[PASSAGE GIVEN]:
□ □ □

Wed Dec 11, 2013, 12:20 PM by ArtByCher:iconartbycher:

How To Photograph Your Paintings

Developing an Idea by MrArtsy

In this article I want to discuss a common problem that some traditional artists have. That's photographing your paintings. Whether it be for selling prints or just getting your art noticed online the importance of having paintings look great is key.  If your fortunate enough to have a scanner for smaller pieces then that's great! But if your working on large canvases or paper then you can run into issues. The most common problem artists have are Glare, Blur and Color. All of which will be discussed in this article.

OFF - ON by cetrobo 

:star:Preventing Glare

Anyone who has worked with acrylics and oils knows what a problem this can be when your trying to take a picture of a painting. This is not as much a issues for a artist working with watercolors because of the matte of the paint and the surface.
Glare, as we know, is made from light bouncing off of a already hard, gloss/semigloss surface. This is most commonly caused when we have direct light hitting the surface of the paint. Whether it's a overhead light or flash you will almost always see the light reflect back when you view the photograph.

□ □ □

[DATA PROVIDED]:
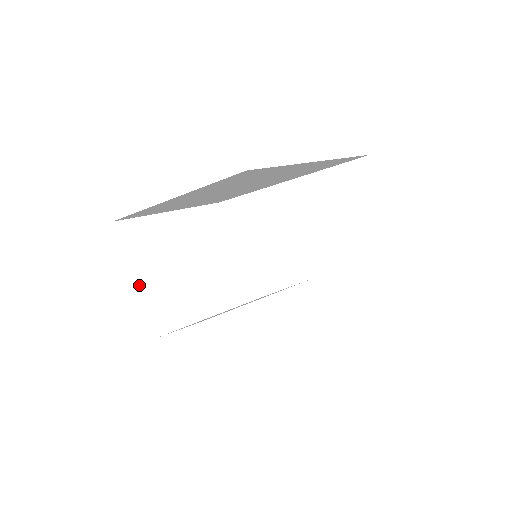
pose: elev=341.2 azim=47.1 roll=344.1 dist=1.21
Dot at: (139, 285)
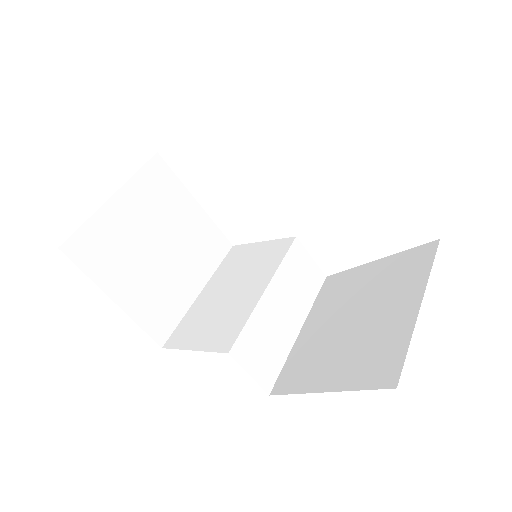
Dot at: (121, 306)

□ □ □

[EXERCISE DESCRIPTION]:
Pick up the article on photographing paintings right after its last sentence and keep writing it.

[WRITTEN ANSWER]:
:bulletred:Tips on preventing glare
A few of my own personal tips are:
:bulletblack:Take the painting outside on a cloudy day. The clouds are a natural filter.
:bulletblack:Never varnish/resin a piece until I have the perfect photograph. 
:bulletblack:When I'm unable to take the painting outside I 'set up' the piece by a large window. I want the light to be 'equal' throughout the entire painting so a large window helps with this. Then I place a light sheer over the window. Preferably a white one. It's worked wonders for me.

Some suggestions from artists and photographers in the community,

JenFruzz recommends:  "Try shooting from a different angle or try to figure out where the glare is coming from and make adjustments. If you can move the object you are shooting, just take it out of range of the glare. OR a polarizing filter can act like sunglasses for your camera.  Make sure your room is well-lit. Lighting is the killer for most photographs.  A well and evenly lit room will prevent you from needing to use the flash on your camera (in most cases) and therefore will reduce the odds of glare hitting the painting.  But NOT FAKE LIGHT! Natural light is best. So try taking the picture outside but in a shaded area to reduce glare."

Lou-in-Canada recommends: "I usually take it outside. Or go to in front of the sliding door and put it on the floor. But outside where it gets direct daylight (no sun) is best I find"

ukapala recommends: "I try to find a spot from where the amount of reflected light is the smallest. Photography is as much about a vantage point as the photographed object itself. If the flare is too obvious I try to reduce it in Photoshop and often I just don't publish the photo at all if I'm not 100% happy with it."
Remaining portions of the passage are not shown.